# Instructions to follow
Reproduce all of the records below, swapping every "uint32_t" for "uint64_t" and keeping everything else the same. Omit the pictures from your answer.

# Information supplied
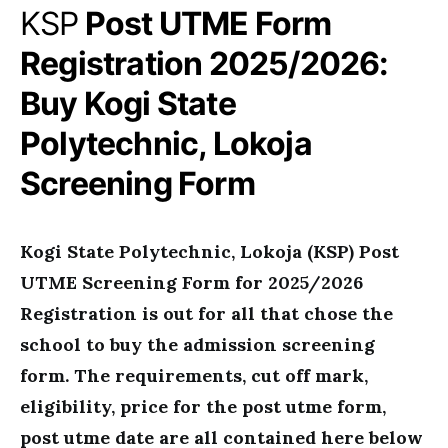
KSP
Post UTME Form
Registration 2025/2026:
Buy Kogi State
Polytechnic, Lokoja
Screening Form
Kogi State Polytechnic, Lokoja (KSP) Post
UTME Screening Form for 2025/2026
Registration is out for all that chose the
school to buy the admission screening
form. The requirements, cut off mark,
eligibility, price for the post utme form,
post utme date are all contained here below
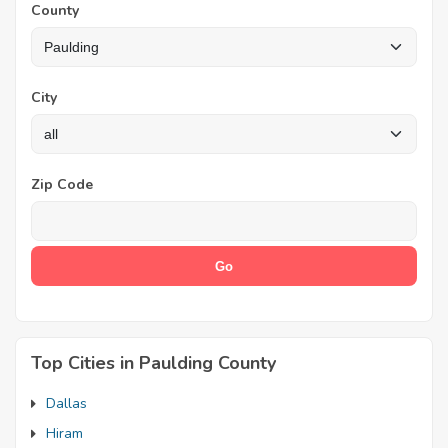
County
City
Zip Code
Top Cities in Paulding County
Dallas
Hiram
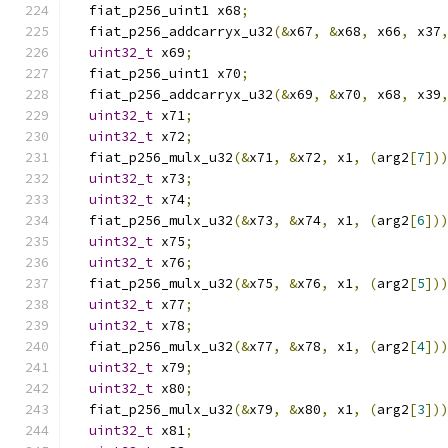
  fiat_p256_uint1 x68
;
  fiat_p256_addcarryx_u32
(&
x67
,
&
x68
,
 x66
,
 x37
uint32_t
 x69
;
  fiat_p256_uint1 x70
;
  fiat_p256_addcarryx_u32
(&
x69
,
&
x70
,
 x68
,
 x39
uint32_t
 x71
;
uint32_t
 x72
;
  fiat_p256_mulx_u32
(&
x71
,
&
x72
,
 x1
,
(
arg2
[
7
])
uint32_t
 x73
;
uint32_t
 x74
;
  fiat_p256_mulx_u32
(&
x73
,
&
x74
,
 x1
,
(
arg2
[
6
])
uint32_t
 x75
;
uint32_t
 x76
;
  fiat_p256_mulx_u32
(&
x75
,
&
x76
,
 x1
,
(
arg2
[
5
])
uint32_t
 x77
;
uint32_t
 x78
;
  fiat_p256_mulx_u32
(&
x77
,
&
x78
,
 x1
,
(
arg2
[
4
])
uint32_t
 x79
;
uint32_t
 x80
;
  fiat_p256_mulx_u32
(&
x79
,
&
x80
,
 x1
,
(
arg2
[
3
])
uint32_t
 x81
;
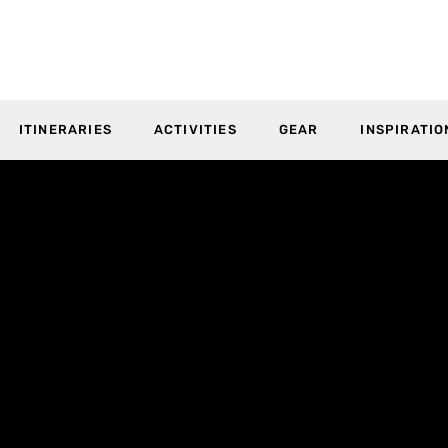
ITINERARIES
ACTIVITIES
GEAR
INSPIRATIO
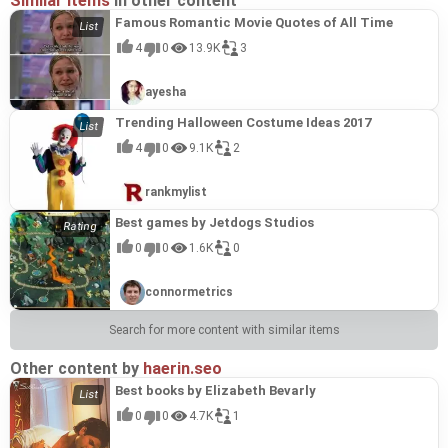
Similar items
in other content
Famous Romantic Movie Quotes of All Time
4
0
13.9K
3
ayesha
Trending Halloween Costume Ideas 2017
4
0
9.1K
2
rankmylist
Best games by Jetdogs Studios
0
0
1.6K
0
connormetrics
Search for more content with similar items
Other content by
haerin.seo
Best books by Elizabeth Bevarly
0
0
4.7K
1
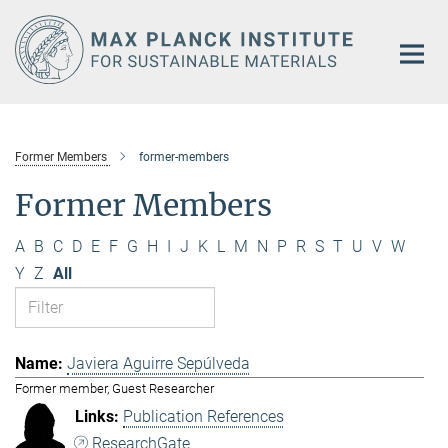
Main-
Content
Former Members
former-members
Former Members
A
B
C
D
E
F
G
H
I
J
K
L
M
N
P
R
S
T
U
V
W
Y
Z
All
Javiera Aguirre Sepúlveda
Former member, Guest Researcher
Publication References
ResearchGate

# Task result
KSP
Post UTME Form
Registration 2025/2026:
Buy Kogi State
Polytechnic, Lokoja
Screening Form
Kogi State Polytechnic, Lokoja (KSP) Post
UTME Screening Form for 2025/2026
Registration is out for all that chose the
school to buy the admission screening
form. The requirements, cut off mark,
eligibility, price for the post utme form,
post utme date are all contained here below
County
City
Zip Code
Top Cities in Paulding County
Dallas
Hiram
  fiat_p256_uint1 x68
;
  fiat_p256_addcarryx_u32
(&
x67
,
&
x68
,
 x66
,
 x37
uint64_t
 x69
;
  fiat_p256_uint1 x70
;
  fiat_p256_addcarryx_u32
(&
x69
,
&
x70
,
 x68
,
 x39
uint64_t
 x71
;
uint64_t
 x72
;
  fiat_p256_mulx_u32
(&
x71
,
&
x72
,
 x1
,
(
arg2
[
7
])
uint64_t
 x73
;
uint64_t
 x74
;
  fiat_p256_mulx_u32
(&
x73
,
&
x74
,
 x1
,
(
arg2
[
6
])
uint64_t
 x75
;
uint64_t
 x76
;
  fiat_p256_mulx_u32
(&
x75
,
&
x76
,
 x1
,
(
arg2
[
5
])
uint64_t
 x77
;
uint64_t
 x78
;
  fiat_p256_mulx_u32
(&
x77
,
&
x78
,
 x1
,
(
arg2
[
4
])
uint64_t
 x79
;
uint64_t
 x80
;
  fiat_p256_mulx_u32
(&
x79
,
&
x80
,
 x1
,
(
arg2
[
3
])
uint64_t
 x81
;
ITINERARIES
ACTIVITIES
GEAR
INSPIRATIO
Similar items
in other content
Famous Romantic Movie Quotes of All Time
4
0
13.9K
3
ayesha
Trending Halloween Costume Ideas 2017
4
0
9.1K
2
rankmylist
Best games by Jetdogs Studios
0
0
1.6K
0
connormetrics
Search for more content with similar items
Other content by
haerin.seo
Best books by Elizabeth Bevarly
0
0
4.7K
1
Main-
Content
Former Members
former-members
Former Members
A
B
C
D
E
F
G
H
I
J
K
L
M
N
P
R
S
T
U
V
W
Y
Z
All
Javiera Aguirre Sepúlveda
Former member, Guest Researcher
Publication References
ResearchGate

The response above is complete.